(Data records)
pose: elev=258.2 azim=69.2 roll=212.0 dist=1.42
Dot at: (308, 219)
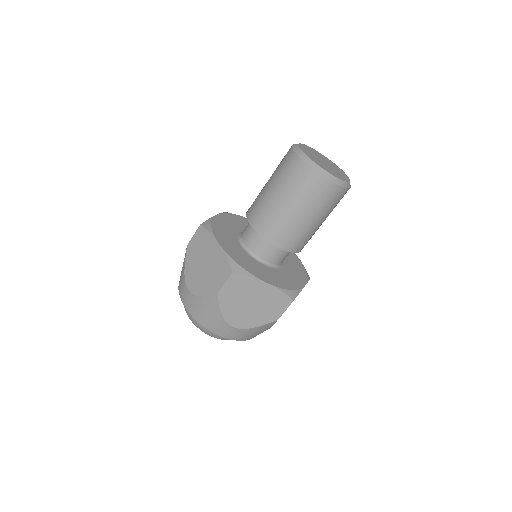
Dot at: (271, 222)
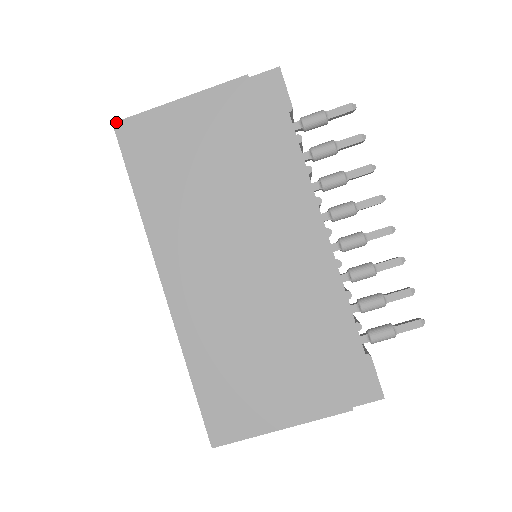
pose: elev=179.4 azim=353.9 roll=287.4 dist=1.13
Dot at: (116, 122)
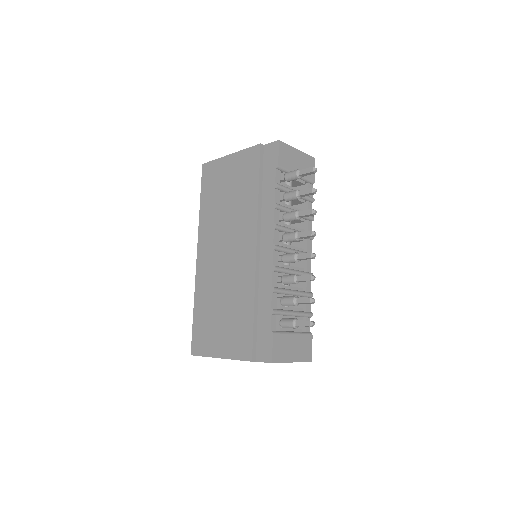
Dot at: (204, 164)
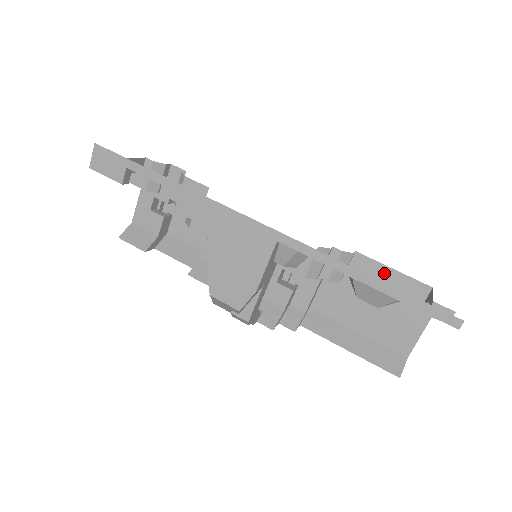
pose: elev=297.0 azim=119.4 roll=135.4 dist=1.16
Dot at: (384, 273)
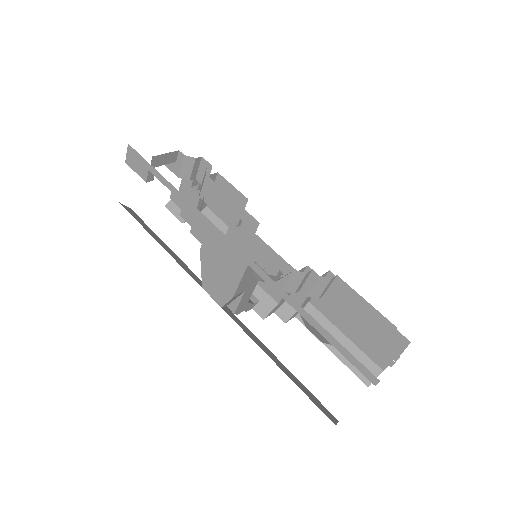
Dot at: (358, 301)
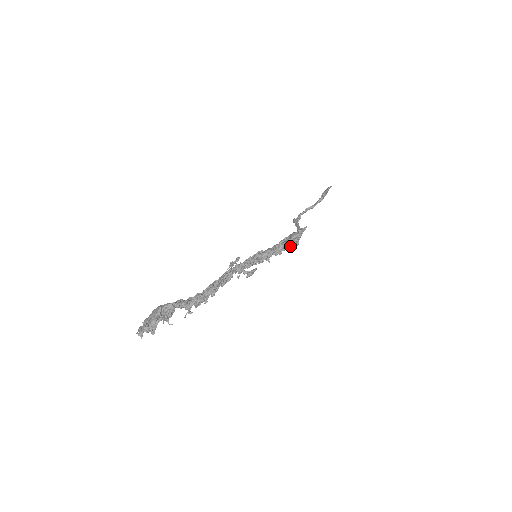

> **EXERCISE TASK**
Output every line of the rows above unchanged, omitting the pictures.

> **FINAL ANSWER**
pose: elev=258.2 azim=69.2 roll=212.0 dist=1.42
Dot at: (308, 219)
Dot at: (271, 222)
pose: elev=179.4 azim=353.9 roll=287.4 dist=1.13
Dot at: (116, 122)
Dot at: (204, 164)
pose: elev=297.0 azim=119.4 roll=135.4 dist=1.16
Dot at: (384, 273)
Dot at: (358, 301)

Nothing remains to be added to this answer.